Seine Nacht war kurz. Die Kirchenglocke schlug sechs, als Johannes die Werkstatt wieder betrat. Er öffnete die Fenster. Ihre Arbeiten legten seine Graveure abends immer auf einer separaten Werkbank ab. Er nahm sie zur Hand, begutachtete sie aus der Distanz und betrachtete sie unter der Lupe. Die meisten Gravuren waren präzise umgesetzt. Nur ein paar Kleinigkeiten waren zu korrigieren. 

Als die Fenster längst wieder geschlossen und seine Leute vollzählig waren, begrüßte Johannes sie. „Guten Morgen, die Herren“, sagte er. „Wir kommen gut voran. Doch wie ihr wisst, müssen wir vor dem Weihnachtsfest noch viele Formen fertigstellen. Wir dürfen also nicht nachlassen.“ Die Männer nickten zustimmend. „Eure Arbeiten von gestern habe ich mir angesehen“, fuhr Johannes fort. „Friedhelm, Bertram und Gernot, kommt bitte zu mir.“  

Der Geselle Friedhelm machte den Anfang und hörte sich in Ruhe Johannes Kommentar an, der anregte, an zwei Stellen durch eine stärkere Gravur in einem Wappen mehr Tiefe zu erreichen.
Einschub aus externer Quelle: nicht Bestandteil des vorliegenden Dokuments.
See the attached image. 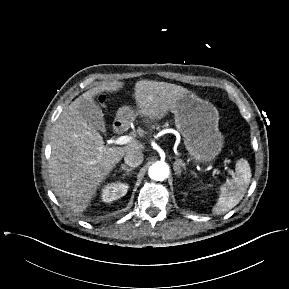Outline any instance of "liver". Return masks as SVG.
Listing matches in <instances>:
<instances>
[{
	"instance_id": "obj_1",
	"label": "liver",
	"mask_w": 289,
	"mask_h": 289,
	"mask_svg": "<svg viewBox=\"0 0 289 289\" xmlns=\"http://www.w3.org/2000/svg\"><path fill=\"white\" fill-rule=\"evenodd\" d=\"M119 81L104 82L76 98L59 116L52 129L49 178L54 193L76 211L85 210L117 163L131 151H142L137 140L120 147L104 145L103 137L84 118L82 108L94 105L102 92L123 88ZM189 91L179 85L138 81L135 84L137 113L150 123L172 110L179 97Z\"/></svg>"
}]
</instances>
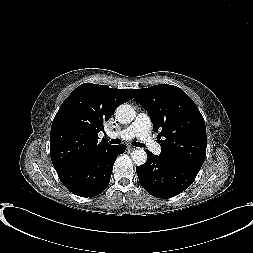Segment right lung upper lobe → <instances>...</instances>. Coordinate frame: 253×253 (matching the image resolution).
<instances>
[{"label":"right lung upper lobe","mask_w":253,"mask_h":253,"mask_svg":"<svg viewBox=\"0 0 253 253\" xmlns=\"http://www.w3.org/2000/svg\"><path fill=\"white\" fill-rule=\"evenodd\" d=\"M128 89L84 83L62 103L51 127L50 156L56 172L76 166L110 146L98 133L116 108L132 99Z\"/></svg>","instance_id":"1"}]
</instances>
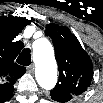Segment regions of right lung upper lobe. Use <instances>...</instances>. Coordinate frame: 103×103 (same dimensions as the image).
<instances>
[{
  "label": "right lung upper lobe",
  "mask_w": 103,
  "mask_h": 103,
  "mask_svg": "<svg viewBox=\"0 0 103 103\" xmlns=\"http://www.w3.org/2000/svg\"><path fill=\"white\" fill-rule=\"evenodd\" d=\"M30 23L26 18L0 17V94L7 97L13 92L15 80L26 71L25 67L17 65L14 61L23 44L13 42V39Z\"/></svg>",
  "instance_id": "cb5924a9"
}]
</instances>
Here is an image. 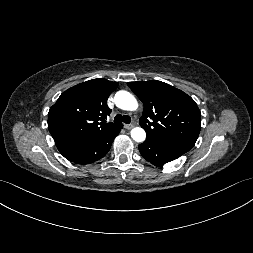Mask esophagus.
<instances>
[{
	"label": "esophagus",
	"instance_id": "obj_1",
	"mask_svg": "<svg viewBox=\"0 0 253 253\" xmlns=\"http://www.w3.org/2000/svg\"><path fill=\"white\" fill-rule=\"evenodd\" d=\"M124 127H125V129L130 130L134 127V125L133 124H125Z\"/></svg>",
	"mask_w": 253,
	"mask_h": 253
}]
</instances>
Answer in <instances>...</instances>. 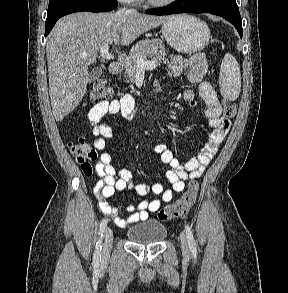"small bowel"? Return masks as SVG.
Returning <instances> with one entry per match:
<instances>
[{
  "label": "small bowel",
  "instance_id": "obj_1",
  "mask_svg": "<svg viewBox=\"0 0 288 293\" xmlns=\"http://www.w3.org/2000/svg\"><path fill=\"white\" fill-rule=\"evenodd\" d=\"M169 69L176 77L188 69L187 79L191 83L198 85L200 99L206 106L205 115L213 131L198 155L183 165L166 145L157 144L154 146V151L160 155L161 161L171 167L166 172L171 189H164L160 183H155L151 187L145 184H134L129 170L122 169L117 171L112 164L111 155L108 152L100 154L96 164V173L99 180L93 191L102 213L113 217L115 224L121 228L148 219L149 214L159 210L162 203L172 200L174 192H180L184 189L185 181L199 177L216 154L229 131L230 123L222 115V105L218 95L213 86L204 79L207 71L204 55L195 54L189 60L174 55L171 58ZM182 95L191 106L197 105V100L191 90L183 91ZM137 110L135 99L129 93L124 94L120 99L102 101L93 106L88 113V119L93 125L92 134L95 136V147L98 150H104L106 139L113 137V131L107 122L108 115L120 114L124 118H132L137 113ZM122 190H133L140 196L152 192L160 198L143 200L138 204L128 205L125 209L128 216L122 218L119 216L120 208L109 203V198L113 197L117 191Z\"/></svg>",
  "mask_w": 288,
  "mask_h": 293
}]
</instances>
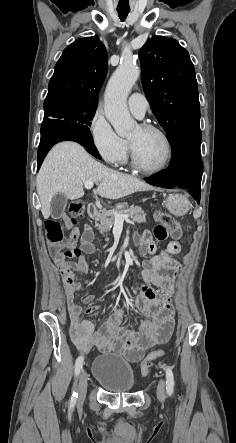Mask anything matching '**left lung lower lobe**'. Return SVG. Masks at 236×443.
Masks as SVG:
<instances>
[{
	"label": "left lung lower lobe",
	"mask_w": 236,
	"mask_h": 443,
	"mask_svg": "<svg viewBox=\"0 0 236 443\" xmlns=\"http://www.w3.org/2000/svg\"><path fill=\"white\" fill-rule=\"evenodd\" d=\"M200 130L180 135L172 144V157L168 169L146 178V182L163 188L181 187L199 203L203 164L200 156Z\"/></svg>",
	"instance_id": "left-lung-lower-lobe-1"
}]
</instances>
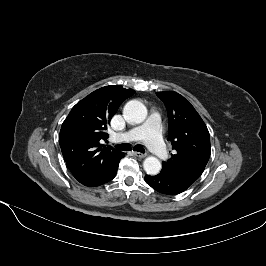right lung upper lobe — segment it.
Returning <instances> with one entry per match:
<instances>
[{
    "label": "right lung upper lobe",
    "mask_w": 266,
    "mask_h": 266,
    "mask_svg": "<svg viewBox=\"0 0 266 266\" xmlns=\"http://www.w3.org/2000/svg\"><path fill=\"white\" fill-rule=\"evenodd\" d=\"M135 93L119 85L102 87L78 102L60 130V147L73 176L82 184L108 172L124 153L103 146L120 104Z\"/></svg>",
    "instance_id": "right-lung-upper-lobe-1"
}]
</instances>
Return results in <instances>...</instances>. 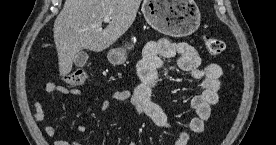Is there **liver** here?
Here are the masks:
<instances>
[{"instance_id":"obj_1","label":"liver","mask_w":276,"mask_h":145,"mask_svg":"<svg viewBox=\"0 0 276 145\" xmlns=\"http://www.w3.org/2000/svg\"><path fill=\"white\" fill-rule=\"evenodd\" d=\"M140 3L141 0H66L53 28L60 75L71 72L81 50L101 52L116 42L133 24ZM105 16L111 22L102 29Z\"/></svg>"}]
</instances>
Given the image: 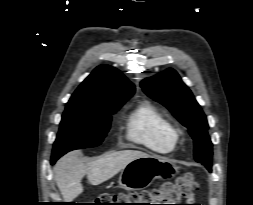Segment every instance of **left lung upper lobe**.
Here are the masks:
<instances>
[{
  "label": "left lung upper lobe",
  "instance_id": "obj_1",
  "mask_svg": "<svg viewBox=\"0 0 253 205\" xmlns=\"http://www.w3.org/2000/svg\"><path fill=\"white\" fill-rule=\"evenodd\" d=\"M143 91L166 106L171 113L188 128L194 139V157L211 171L212 143L208 136L207 119L188 87L177 72H164L141 82Z\"/></svg>",
  "mask_w": 253,
  "mask_h": 205
}]
</instances>
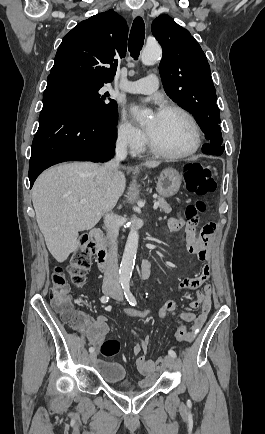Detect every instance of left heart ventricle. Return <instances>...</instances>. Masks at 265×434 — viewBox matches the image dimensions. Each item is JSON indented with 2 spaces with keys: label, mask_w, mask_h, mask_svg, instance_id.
Returning a JSON list of instances; mask_svg holds the SVG:
<instances>
[{
  "label": "left heart ventricle",
  "mask_w": 265,
  "mask_h": 434,
  "mask_svg": "<svg viewBox=\"0 0 265 434\" xmlns=\"http://www.w3.org/2000/svg\"><path fill=\"white\" fill-rule=\"evenodd\" d=\"M153 118L149 121V125ZM152 143L165 152L178 153L189 148L193 142V129L179 112L160 113L149 134Z\"/></svg>",
  "instance_id": "obj_1"
}]
</instances>
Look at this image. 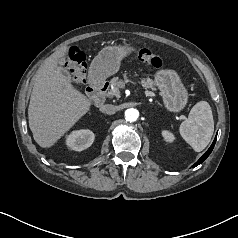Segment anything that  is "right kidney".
<instances>
[{
    "instance_id": "obj_1",
    "label": "right kidney",
    "mask_w": 238,
    "mask_h": 238,
    "mask_svg": "<svg viewBox=\"0 0 238 238\" xmlns=\"http://www.w3.org/2000/svg\"><path fill=\"white\" fill-rule=\"evenodd\" d=\"M94 138V133L88 129L77 130L67 136L66 145L74 151H82L92 145Z\"/></svg>"
}]
</instances>
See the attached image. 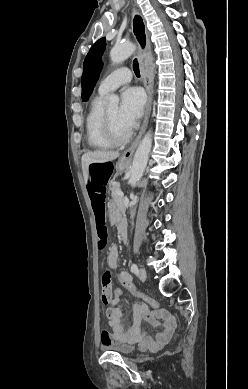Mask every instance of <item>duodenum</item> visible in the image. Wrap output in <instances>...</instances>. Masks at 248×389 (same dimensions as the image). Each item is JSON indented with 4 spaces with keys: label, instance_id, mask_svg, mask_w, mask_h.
Returning <instances> with one entry per match:
<instances>
[{
    "label": "duodenum",
    "instance_id": "duodenum-1",
    "mask_svg": "<svg viewBox=\"0 0 248 389\" xmlns=\"http://www.w3.org/2000/svg\"><path fill=\"white\" fill-rule=\"evenodd\" d=\"M119 234L121 235V237L124 239L125 238V235H126V228H125V225L123 223H121L119 225Z\"/></svg>",
    "mask_w": 248,
    "mask_h": 389
}]
</instances>
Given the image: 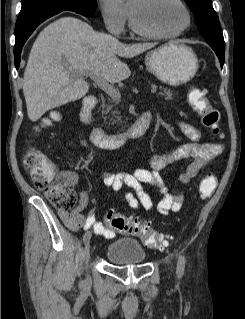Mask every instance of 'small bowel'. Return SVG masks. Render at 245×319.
I'll return each mask as SVG.
<instances>
[{"mask_svg":"<svg viewBox=\"0 0 245 319\" xmlns=\"http://www.w3.org/2000/svg\"><path fill=\"white\" fill-rule=\"evenodd\" d=\"M178 126L190 140L189 143L180 145L168 154L152 155L148 169L137 168L132 172L106 173L102 175L103 183L119 193L130 209L138 210L142 208L146 211H151L155 208L153 201L143 188V185L147 184L156 188L163 195V198L156 205V209L160 214L167 215L170 212H177L185 200V194L181 190L171 191L160 172L176 161L190 159L191 163L179 176L180 183L187 185L222 153L223 147L220 144L202 142L200 130L190 123L178 121ZM71 175V183L77 185L78 178L76 174L71 173ZM126 187L130 190H126ZM88 204L89 195L81 190L77 207L72 212L60 210L58 215L71 230H91L97 236L107 239L115 238L116 231L97 220L95 203H93L88 212L84 213Z\"/></svg>","mask_w":245,"mask_h":319,"instance_id":"obj_1","label":"small bowel"}]
</instances>
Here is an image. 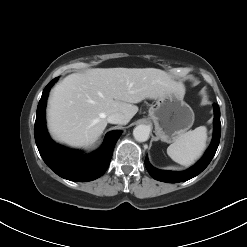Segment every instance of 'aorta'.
Segmentation results:
<instances>
[{
  "mask_svg": "<svg viewBox=\"0 0 247 247\" xmlns=\"http://www.w3.org/2000/svg\"><path fill=\"white\" fill-rule=\"evenodd\" d=\"M150 128L147 125H138L133 130V136L138 142H145L149 139Z\"/></svg>",
  "mask_w": 247,
  "mask_h": 247,
  "instance_id": "aorta-1",
  "label": "aorta"
}]
</instances>
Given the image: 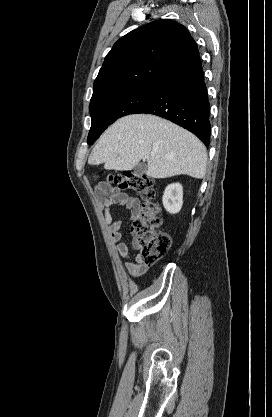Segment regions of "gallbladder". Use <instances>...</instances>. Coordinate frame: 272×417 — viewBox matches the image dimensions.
Wrapping results in <instances>:
<instances>
[{"label": "gallbladder", "instance_id": "obj_1", "mask_svg": "<svg viewBox=\"0 0 272 417\" xmlns=\"http://www.w3.org/2000/svg\"><path fill=\"white\" fill-rule=\"evenodd\" d=\"M147 165L145 163H139L134 167V174L137 176H141L146 173Z\"/></svg>", "mask_w": 272, "mask_h": 417}]
</instances>
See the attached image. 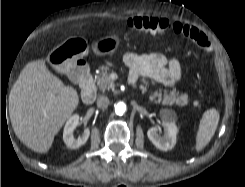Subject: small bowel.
<instances>
[{"label": "small bowel", "mask_w": 245, "mask_h": 187, "mask_svg": "<svg viewBox=\"0 0 245 187\" xmlns=\"http://www.w3.org/2000/svg\"><path fill=\"white\" fill-rule=\"evenodd\" d=\"M124 63L129 68V80L132 83L146 77L152 85L172 86L181 78L179 62L167 59L162 54L128 53L124 56Z\"/></svg>", "instance_id": "obj_1"}]
</instances>
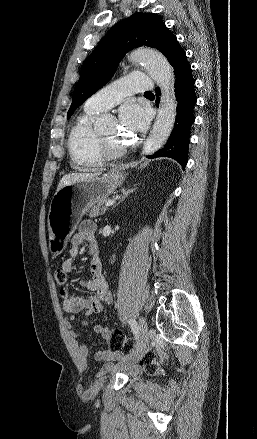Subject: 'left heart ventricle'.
Returning <instances> with one entry per match:
<instances>
[{
    "mask_svg": "<svg viewBox=\"0 0 257 439\" xmlns=\"http://www.w3.org/2000/svg\"><path fill=\"white\" fill-rule=\"evenodd\" d=\"M101 134L112 146L122 145L121 140L118 137V127L116 125L110 126L106 130L102 131Z\"/></svg>",
    "mask_w": 257,
    "mask_h": 439,
    "instance_id": "left-heart-ventricle-1",
    "label": "left heart ventricle"
}]
</instances>
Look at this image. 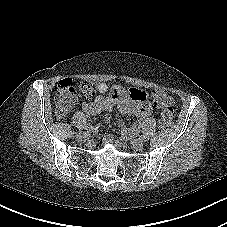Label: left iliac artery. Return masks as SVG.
Masks as SVG:
<instances>
[{
    "mask_svg": "<svg viewBox=\"0 0 227 227\" xmlns=\"http://www.w3.org/2000/svg\"><path fill=\"white\" fill-rule=\"evenodd\" d=\"M140 139H142L143 141H148L149 140V136L148 135H146V134H143L141 137H140Z\"/></svg>",
    "mask_w": 227,
    "mask_h": 227,
    "instance_id": "1",
    "label": "left iliac artery"
}]
</instances>
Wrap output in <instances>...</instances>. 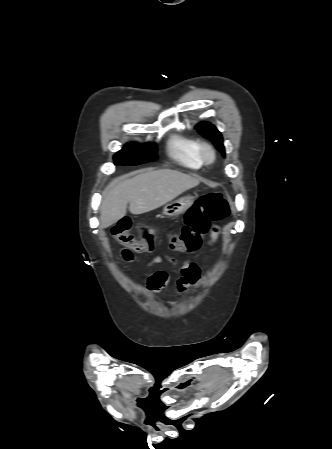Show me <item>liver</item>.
<instances>
[{
	"label": "liver",
	"mask_w": 332,
	"mask_h": 449,
	"mask_svg": "<svg viewBox=\"0 0 332 449\" xmlns=\"http://www.w3.org/2000/svg\"><path fill=\"white\" fill-rule=\"evenodd\" d=\"M200 180L179 171H147L130 179H115L103 192L100 208L102 228H107L130 212L138 215L170 202L183 192L196 187Z\"/></svg>",
	"instance_id": "6515ba94"
}]
</instances>
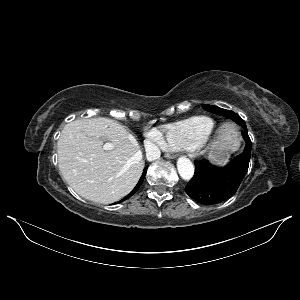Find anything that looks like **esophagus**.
<instances>
[{
    "label": "esophagus",
    "mask_w": 300,
    "mask_h": 300,
    "mask_svg": "<svg viewBox=\"0 0 300 300\" xmlns=\"http://www.w3.org/2000/svg\"><path fill=\"white\" fill-rule=\"evenodd\" d=\"M166 157L169 159H174V158H176V155L166 154Z\"/></svg>",
    "instance_id": "34e87169"
}]
</instances>
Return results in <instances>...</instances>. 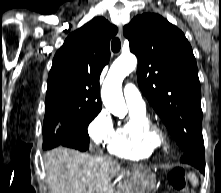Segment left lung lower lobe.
<instances>
[{"label": "left lung lower lobe", "mask_w": 221, "mask_h": 193, "mask_svg": "<svg viewBox=\"0 0 221 193\" xmlns=\"http://www.w3.org/2000/svg\"><path fill=\"white\" fill-rule=\"evenodd\" d=\"M181 162L190 164L199 169L200 172L205 171L204 146L197 147L193 150L185 151L181 157Z\"/></svg>", "instance_id": "0a47b994"}]
</instances>
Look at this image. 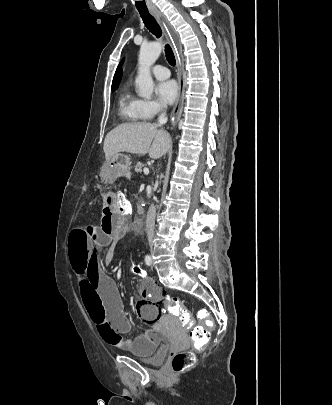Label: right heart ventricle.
Returning a JSON list of instances; mask_svg holds the SVG:
<instances>
[{"mask_svg": "<svg viewBox=\"0 0 332 405\" xmlns=\"http://www.w3.org/2000/svg\"><path fill=\"white\" fill-rule=\"evenodd\" d=\"M118 110L126 122L138 123L146 118L142 111V100L132 93L129 85H126L119 95Z\"/></svg>", "mask_w": 332, "mask_h": 405, "instance_id": "obj_1", "label": "right heart ventricle"}]
</instances>
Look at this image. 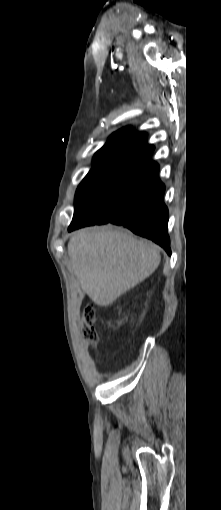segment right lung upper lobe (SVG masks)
Listing matches in <instances>:
<instances>
[{
  "instance_id": "1",
  "label": "right lung upper lobe",
  "mask_w": 221,
  "mask_h": 510,
  "mask_svg": "<svg viewBox=\"0 0 221 510\" xmlns=\"http://www.w3.org/2000/svg\"><path fill=\"white\" fill-rule=\"evenodd\" d=\"M147 134L121 129L113 133L106 144L95 154L104 156L128 151L152 153L154 147L146 142Z\"/></svg>"
}]
</instances>
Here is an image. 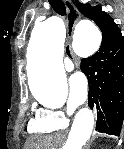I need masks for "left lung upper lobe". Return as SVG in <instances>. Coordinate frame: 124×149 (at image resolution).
Wrapping results in <instances>:
<instances>
[{"instance_id":"1","label":"left lung upper lobe","mask_w":124,"mask_h":149,"mask_svg":"<svg viewBox=\"0 0 124 149\" xmlns=\"http://www.w3.org/2000/svg\"><path fill=\"white\" fill-rule=\"evenodd\" d=\"M80 11L88 18L95 21L99 26L103 40L115 39L122 37L119 27L115 24L114 20L101 10L100 7H90L86 4L78 3Z\"/></svg>"}]
</instances>
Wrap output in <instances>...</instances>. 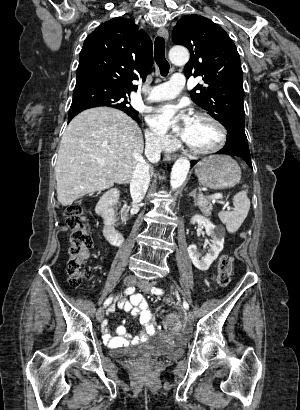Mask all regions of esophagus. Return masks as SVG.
I'll list each match as a JSON object with an SVG mask.
<instances>
[{"label":"esophagus","instance_id":"obj_1","mask_svg":"<svg viewBox=\"0 0 300 410\" xmlns=\"http://www.w3.org/2000/svg\"><path fill=\"white\" fill-rule=\"evenodd\" d=\"M157 34H158V36L163 37L166 40H168V38H169V33H168L167 29L164 28V27L159 28L158 31H157ZM175 158H176V156H174V155H167L165 157V160L170 161V160H174Z\"/></svg>","mask_w":300,"mask_h":410}]
</instances>
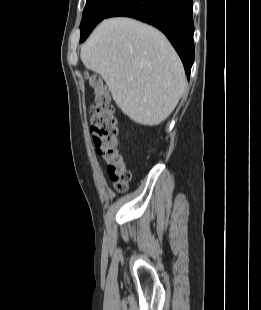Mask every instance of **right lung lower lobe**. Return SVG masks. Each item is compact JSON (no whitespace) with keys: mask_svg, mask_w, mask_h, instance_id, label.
I'll use <instances>...</instances> for the list:
<instances>
[{"mask_svg":"<svg viewBox=\"0 0 261 310\" xmlns=\"http://www.w3.org/2000/svg\"><path fill=\"white\" fill-rule=\"evenodd\" d=\"M192 0H124L106 18L133 17L160 29L179 54L189 78L194 62ZM92 30H88L83 42Z\"/></svg>","mask_w":261,"mask_h":310,"instance_id":"right-lung-lower-lobe-1","label":"right lung lower lobe"}]
</instances>
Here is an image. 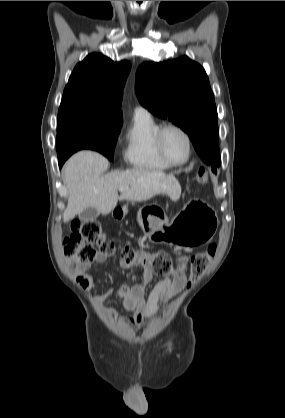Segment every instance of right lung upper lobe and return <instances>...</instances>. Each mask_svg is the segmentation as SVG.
Returning a JSON list of instances; mask_svg holds the SVG:
<instances>
[{
  "instance_id": "obj_1",
  "label": "right lung upper lobe",
  "mask_w": 285,
  "mask_h": 418,
  "mask_svg": "<svg viewBox=\"0 0 285 418\" xmlns=\"http://www.w3.org/2000/svg\"><path fill=\"white\" fill-rule=\"evenodd\" d=\"M131 63L93 53L74 68L59 110L92 112L122 121V90Z\"/></svg>"
}]
</instances>
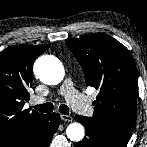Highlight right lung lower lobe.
Returning a JSON list of instances; mask_svg holds the SVG:
<instances>
[{"instance_id":"1","label":"right lung lower lobe","mask_w":147,"mask_h":147,"mask_svg":"<svg viewBox=\"0 0 147 147\" xmlns=\"http://www.w3.org/2000/svg\"><path fill=\"white\" fill-rule=\"evenodd\" d=\"M59 124V114H47L42 121L0 147H48Z\"/></svg>"}]
</instances>
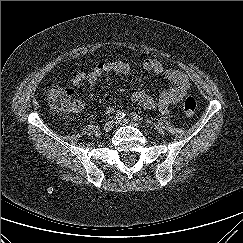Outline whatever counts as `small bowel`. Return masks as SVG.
<instances>
[{
	"mask_svg": "<svg viewBox=\"0 0 243 243\" xmlns=\"http://www.w3.org/2000/svg\"><path fill=\"white\" fill-rule=\"evenodd\" d=\"M142 69L145 72L163 77L172 84L170 88L160 93L157 100L145 91L133 92L129 98L142 108L147 110L158 108L161 112L166 113L171 105L178 103L187 93L190 83L184 73L175 69H166L162 63L156 59L144 60L142 62ZM130 71V65L121 60L99 63L88 72L78 73L72 79V84L75 87L81 86L84 82L95 85L99 78L105 74L114 73L119 76H126ZM106 112L108 114H113L115 112V107H108Z\"/></svg>",
	"mask_w": 243,
	"mask_h": 243,
	"instance_id": "obj_1",
	"label": "small bowel"
}]
</instances>
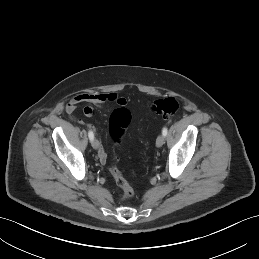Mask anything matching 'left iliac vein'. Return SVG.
<instances>
[{
    "mask_svg": "<svg viewBox=\"0 0 259 259\" xmlns=\"http://www.w3.org/2000/svg\"><path fill=\"white\" fill-rule=\"evenodd\" d=\"M164 143V136L163 135H159L156 139V146L157 147H161Z\"/></svg>",
    "mask_w": 259,
    "mask_h": 259,
    "instance_id": "4c4485c4",
    "label": "left iliac vein"
}]
</instances>
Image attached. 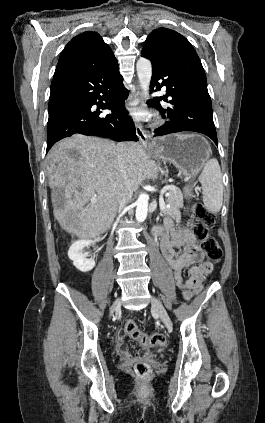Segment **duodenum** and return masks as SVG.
I'll list each match as a JSON object with an SVG mask.
<instances>
[{"label":"duodenum","mask_w":265,"mask_h":423,"mask_svg":"<svg viewBox=\"0 0 265 423\" xmlns=\"http://www.w3.org/2000/svg\"><path fill=\"white\" fill-rule=\"evenodd\" d=\"M154 234H155L156 237H160L162 235V232L158 227H156L154 229Z\"/></svg>","instance_id":"obj_1"}]
</instances>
Dem Gehilfen Bertram gab er die Anweisung, Konturen mit einem breiteren Stichel anzulegen. Und dem Lehrling Gernot zeigte er, wie er den Stichel ansetzen musste, um die geraden und parallelen Linien der Schraffuren zu ziehen. 

Bis zur Mittagszeit herrschte wieder geschäftige Stille in der Werkstatt. Außer den Werkzeugen und einem gelegentlichen Husten oder Räuspern war kein Mucks zu hören. Auch Johannes arbeitete wieder an einem Wappen. Insgeheim freute er sich darauf, abends mit dem Gesicht der Madonna zu beginnen. Doch erstmal stand die Mittagspause an. Einige seiner Männer ließen sich zu Hause verköstigen, andere hatten sich eine kalte Mahlzeit mitgebracht.

Johannes machte in der Mittagspause gerne einen Spaziergang, um sich zu erfrischen und Inspirationen zu sammeln. Auf dem Weg besuchte er den Laden des Bäckermeisters und aß unterwegs einen Teil seines Einkaufs. Seit er an seinem Meisterstück arbeitete, fehlten ihm die abendlichen Mahlzeiten bei seiner Wirtin, die sich bereits um seine Gesundheit sorgte. Eine warme Mahlzeit am Tag sei wichtig, betonte sie jeden Morgen. Doch Johannes winkte ab. Bis zur Abgabe seines Meisterstücks würde er ohne warmes Essen auskommen. Noch neun Tage, dann hätte er es geschafft. 

Der Nachmittag verging schnell und mit dem Glockenschlag der Stadtkirche sprangen die Männer wieder auf. Nur Gernot blieb noch einen Moment sitzen und zog eifrig einen letzten Strich. Dann brachte er sein Werk zur Werkbank. Stolz blitzte in seinen Augen. Johannes freute sich für den Lehrling. Das gute Gefühl, wenn die Gravur langsam die richtige Form annahm, kannte er. „Bis morgen, Gernot“, verabschiedete er den Jungen. Der verbeugte sich und erwiderte den Gruß, bevor er davonstob. 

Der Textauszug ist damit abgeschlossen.